### Given records

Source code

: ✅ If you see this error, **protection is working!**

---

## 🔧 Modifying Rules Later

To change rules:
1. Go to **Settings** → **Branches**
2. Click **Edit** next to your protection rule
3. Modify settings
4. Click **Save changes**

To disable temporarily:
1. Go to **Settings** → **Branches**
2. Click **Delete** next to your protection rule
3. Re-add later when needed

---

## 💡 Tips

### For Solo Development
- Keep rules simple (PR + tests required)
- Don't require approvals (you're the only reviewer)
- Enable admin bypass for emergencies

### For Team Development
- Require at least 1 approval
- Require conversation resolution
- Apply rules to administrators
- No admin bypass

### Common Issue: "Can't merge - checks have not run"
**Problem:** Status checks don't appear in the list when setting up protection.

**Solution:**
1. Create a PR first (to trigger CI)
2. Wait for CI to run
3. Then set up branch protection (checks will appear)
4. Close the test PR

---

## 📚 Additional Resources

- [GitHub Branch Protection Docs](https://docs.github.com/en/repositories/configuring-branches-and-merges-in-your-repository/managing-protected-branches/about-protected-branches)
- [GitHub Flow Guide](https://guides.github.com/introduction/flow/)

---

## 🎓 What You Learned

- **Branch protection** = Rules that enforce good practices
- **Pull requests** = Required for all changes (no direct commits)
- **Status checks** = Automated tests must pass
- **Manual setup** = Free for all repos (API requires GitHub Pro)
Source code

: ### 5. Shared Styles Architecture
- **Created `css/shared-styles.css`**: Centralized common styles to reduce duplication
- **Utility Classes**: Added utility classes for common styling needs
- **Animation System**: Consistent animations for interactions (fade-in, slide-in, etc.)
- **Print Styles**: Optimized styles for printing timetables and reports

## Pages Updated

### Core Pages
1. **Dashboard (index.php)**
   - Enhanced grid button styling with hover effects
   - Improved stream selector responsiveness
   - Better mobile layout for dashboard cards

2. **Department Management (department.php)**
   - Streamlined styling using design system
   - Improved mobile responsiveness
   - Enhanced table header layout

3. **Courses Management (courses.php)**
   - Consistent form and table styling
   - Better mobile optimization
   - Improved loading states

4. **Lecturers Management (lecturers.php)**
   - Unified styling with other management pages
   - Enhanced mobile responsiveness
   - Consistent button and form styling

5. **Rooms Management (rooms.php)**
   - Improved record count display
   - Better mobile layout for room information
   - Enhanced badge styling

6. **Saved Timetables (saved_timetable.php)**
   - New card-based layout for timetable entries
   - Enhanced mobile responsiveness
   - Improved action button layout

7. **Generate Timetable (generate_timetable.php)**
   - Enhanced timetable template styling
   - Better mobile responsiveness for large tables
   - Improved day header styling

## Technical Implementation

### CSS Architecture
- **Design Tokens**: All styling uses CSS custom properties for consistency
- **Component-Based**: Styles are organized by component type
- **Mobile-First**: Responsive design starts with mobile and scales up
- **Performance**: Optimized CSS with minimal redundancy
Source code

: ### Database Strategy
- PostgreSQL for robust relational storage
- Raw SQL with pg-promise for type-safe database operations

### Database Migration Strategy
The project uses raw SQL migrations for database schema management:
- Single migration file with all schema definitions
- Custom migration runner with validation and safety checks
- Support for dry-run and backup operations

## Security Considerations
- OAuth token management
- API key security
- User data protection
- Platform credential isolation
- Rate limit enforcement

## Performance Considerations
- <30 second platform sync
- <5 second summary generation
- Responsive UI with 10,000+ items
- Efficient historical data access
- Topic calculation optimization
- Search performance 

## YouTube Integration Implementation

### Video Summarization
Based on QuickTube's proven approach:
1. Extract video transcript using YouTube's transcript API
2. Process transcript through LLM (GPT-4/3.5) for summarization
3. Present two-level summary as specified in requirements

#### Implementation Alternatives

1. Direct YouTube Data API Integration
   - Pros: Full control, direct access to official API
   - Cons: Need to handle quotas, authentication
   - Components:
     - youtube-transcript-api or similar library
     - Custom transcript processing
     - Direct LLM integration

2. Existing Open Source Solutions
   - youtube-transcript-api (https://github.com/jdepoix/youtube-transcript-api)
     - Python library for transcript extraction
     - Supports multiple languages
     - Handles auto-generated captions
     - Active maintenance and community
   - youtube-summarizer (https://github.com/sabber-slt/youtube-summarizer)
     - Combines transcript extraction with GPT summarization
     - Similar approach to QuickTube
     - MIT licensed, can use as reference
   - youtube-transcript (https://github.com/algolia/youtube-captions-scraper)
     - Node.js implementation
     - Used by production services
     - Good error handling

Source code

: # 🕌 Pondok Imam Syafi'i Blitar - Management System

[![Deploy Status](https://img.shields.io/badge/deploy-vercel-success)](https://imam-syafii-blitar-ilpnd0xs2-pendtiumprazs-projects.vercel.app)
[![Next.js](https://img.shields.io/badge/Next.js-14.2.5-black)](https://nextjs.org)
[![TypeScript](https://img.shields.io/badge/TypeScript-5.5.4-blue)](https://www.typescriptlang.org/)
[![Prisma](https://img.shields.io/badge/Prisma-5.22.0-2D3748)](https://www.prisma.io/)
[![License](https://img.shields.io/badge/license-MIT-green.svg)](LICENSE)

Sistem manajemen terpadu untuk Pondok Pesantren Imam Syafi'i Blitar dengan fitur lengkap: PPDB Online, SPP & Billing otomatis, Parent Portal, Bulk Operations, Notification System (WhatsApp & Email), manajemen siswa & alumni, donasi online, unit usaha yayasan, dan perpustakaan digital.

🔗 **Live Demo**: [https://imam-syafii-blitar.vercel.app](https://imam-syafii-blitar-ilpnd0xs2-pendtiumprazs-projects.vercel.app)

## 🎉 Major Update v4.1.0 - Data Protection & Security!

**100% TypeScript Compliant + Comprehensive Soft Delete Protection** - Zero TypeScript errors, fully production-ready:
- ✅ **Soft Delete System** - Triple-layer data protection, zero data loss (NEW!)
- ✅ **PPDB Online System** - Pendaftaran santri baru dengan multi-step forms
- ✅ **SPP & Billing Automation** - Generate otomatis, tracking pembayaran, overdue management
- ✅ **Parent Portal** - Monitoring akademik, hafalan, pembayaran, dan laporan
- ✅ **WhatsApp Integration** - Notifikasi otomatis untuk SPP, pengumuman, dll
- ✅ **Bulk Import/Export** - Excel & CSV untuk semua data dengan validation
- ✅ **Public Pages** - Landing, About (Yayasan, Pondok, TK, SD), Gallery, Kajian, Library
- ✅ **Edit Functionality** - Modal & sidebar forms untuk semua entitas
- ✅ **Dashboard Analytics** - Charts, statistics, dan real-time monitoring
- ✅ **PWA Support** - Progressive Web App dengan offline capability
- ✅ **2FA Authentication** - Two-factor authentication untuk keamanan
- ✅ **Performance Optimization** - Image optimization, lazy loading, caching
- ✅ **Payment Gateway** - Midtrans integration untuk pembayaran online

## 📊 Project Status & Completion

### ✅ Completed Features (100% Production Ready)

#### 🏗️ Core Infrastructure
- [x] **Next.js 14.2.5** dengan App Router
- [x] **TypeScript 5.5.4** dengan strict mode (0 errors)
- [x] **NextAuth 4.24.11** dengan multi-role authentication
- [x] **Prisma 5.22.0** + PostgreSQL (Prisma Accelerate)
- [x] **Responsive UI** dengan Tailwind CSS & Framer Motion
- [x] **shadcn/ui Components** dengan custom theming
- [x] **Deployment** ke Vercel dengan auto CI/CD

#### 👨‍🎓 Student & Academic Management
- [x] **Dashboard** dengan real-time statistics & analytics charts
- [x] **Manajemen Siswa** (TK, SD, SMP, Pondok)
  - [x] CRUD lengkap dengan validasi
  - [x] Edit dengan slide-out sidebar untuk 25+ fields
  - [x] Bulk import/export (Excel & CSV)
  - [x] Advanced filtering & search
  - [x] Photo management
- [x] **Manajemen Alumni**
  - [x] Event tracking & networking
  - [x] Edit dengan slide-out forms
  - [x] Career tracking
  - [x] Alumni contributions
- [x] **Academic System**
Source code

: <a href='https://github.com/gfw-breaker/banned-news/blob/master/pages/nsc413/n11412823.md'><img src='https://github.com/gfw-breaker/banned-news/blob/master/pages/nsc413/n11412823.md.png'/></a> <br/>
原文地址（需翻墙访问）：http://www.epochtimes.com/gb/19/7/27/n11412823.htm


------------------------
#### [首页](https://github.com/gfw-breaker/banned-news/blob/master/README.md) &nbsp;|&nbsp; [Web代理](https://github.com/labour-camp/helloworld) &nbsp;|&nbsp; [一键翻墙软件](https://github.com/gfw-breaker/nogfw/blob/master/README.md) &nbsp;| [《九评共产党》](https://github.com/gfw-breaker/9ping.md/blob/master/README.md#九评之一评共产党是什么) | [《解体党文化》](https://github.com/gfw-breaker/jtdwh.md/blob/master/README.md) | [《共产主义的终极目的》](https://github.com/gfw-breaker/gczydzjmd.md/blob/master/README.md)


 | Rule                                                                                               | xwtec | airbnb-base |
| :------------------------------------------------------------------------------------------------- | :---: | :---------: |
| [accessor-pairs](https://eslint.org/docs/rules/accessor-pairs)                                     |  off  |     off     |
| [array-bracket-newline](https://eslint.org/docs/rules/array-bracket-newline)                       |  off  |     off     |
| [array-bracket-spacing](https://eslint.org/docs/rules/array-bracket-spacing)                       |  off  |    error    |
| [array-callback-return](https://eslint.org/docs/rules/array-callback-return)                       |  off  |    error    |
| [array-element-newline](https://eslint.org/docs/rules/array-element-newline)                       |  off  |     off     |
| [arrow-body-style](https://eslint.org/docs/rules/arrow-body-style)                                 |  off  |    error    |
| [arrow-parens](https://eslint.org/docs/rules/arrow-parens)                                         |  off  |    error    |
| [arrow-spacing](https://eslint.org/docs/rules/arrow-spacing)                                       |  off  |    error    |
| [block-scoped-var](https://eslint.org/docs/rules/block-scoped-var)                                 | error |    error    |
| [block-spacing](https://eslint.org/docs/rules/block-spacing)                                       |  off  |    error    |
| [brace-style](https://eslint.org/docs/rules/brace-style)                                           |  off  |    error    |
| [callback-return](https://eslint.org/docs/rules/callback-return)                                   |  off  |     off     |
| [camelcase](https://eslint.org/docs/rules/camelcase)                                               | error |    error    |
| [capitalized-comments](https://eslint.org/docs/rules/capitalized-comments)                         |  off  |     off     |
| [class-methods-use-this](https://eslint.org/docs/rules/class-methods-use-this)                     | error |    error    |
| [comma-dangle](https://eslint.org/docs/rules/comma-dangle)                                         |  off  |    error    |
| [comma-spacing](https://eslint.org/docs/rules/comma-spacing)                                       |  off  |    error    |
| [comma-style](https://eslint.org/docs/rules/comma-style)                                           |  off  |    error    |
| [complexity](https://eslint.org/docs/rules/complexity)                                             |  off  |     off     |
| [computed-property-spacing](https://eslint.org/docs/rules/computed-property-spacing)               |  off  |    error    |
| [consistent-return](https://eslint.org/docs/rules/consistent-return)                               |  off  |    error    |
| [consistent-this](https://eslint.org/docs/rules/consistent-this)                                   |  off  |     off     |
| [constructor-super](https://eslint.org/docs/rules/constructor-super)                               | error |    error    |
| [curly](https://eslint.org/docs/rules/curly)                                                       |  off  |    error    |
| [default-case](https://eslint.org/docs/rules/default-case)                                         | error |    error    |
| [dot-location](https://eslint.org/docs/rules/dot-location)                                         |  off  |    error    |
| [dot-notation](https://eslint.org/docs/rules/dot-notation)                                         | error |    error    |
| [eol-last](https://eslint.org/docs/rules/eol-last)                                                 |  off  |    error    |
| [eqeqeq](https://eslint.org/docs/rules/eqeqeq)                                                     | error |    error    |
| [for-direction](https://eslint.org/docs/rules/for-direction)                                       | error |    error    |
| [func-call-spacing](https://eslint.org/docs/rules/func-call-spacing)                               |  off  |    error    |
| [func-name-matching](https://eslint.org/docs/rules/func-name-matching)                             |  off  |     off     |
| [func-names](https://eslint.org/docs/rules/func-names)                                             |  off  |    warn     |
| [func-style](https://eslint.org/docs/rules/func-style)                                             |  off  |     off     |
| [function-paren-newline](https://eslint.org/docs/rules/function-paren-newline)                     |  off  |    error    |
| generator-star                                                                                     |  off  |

######

Task requirements >> Beginning with the line above that contains "## 📊 Project Status & Completion", copy each line exactly up to and including the line that contains "- [x] **Deployment**", and go no further.

Output for this task >>
## 📊 Project Status & Completion

### ✅ Completed Features (100% Production Ready)

#### 🏗️ Core Infrastructure
- [x] **Next.js 14.2.5** dengan App Router
- [x] **TypeScript 5.5.4** dengan strict mode (0 errors)
- [x] **NextAuth 4.24.11** dengan multi-role authentication
- [x] **Prisma 5.22.0** + PostgreSQL (Prisma Accelerate)
- [x] **Responsive UI** dengan Tailwind CSS & Framer Motion
- [x] **shadcn/ui Components** dengan custom theming
- [x] **Deployment** ke Vercel dengan auto CI/CD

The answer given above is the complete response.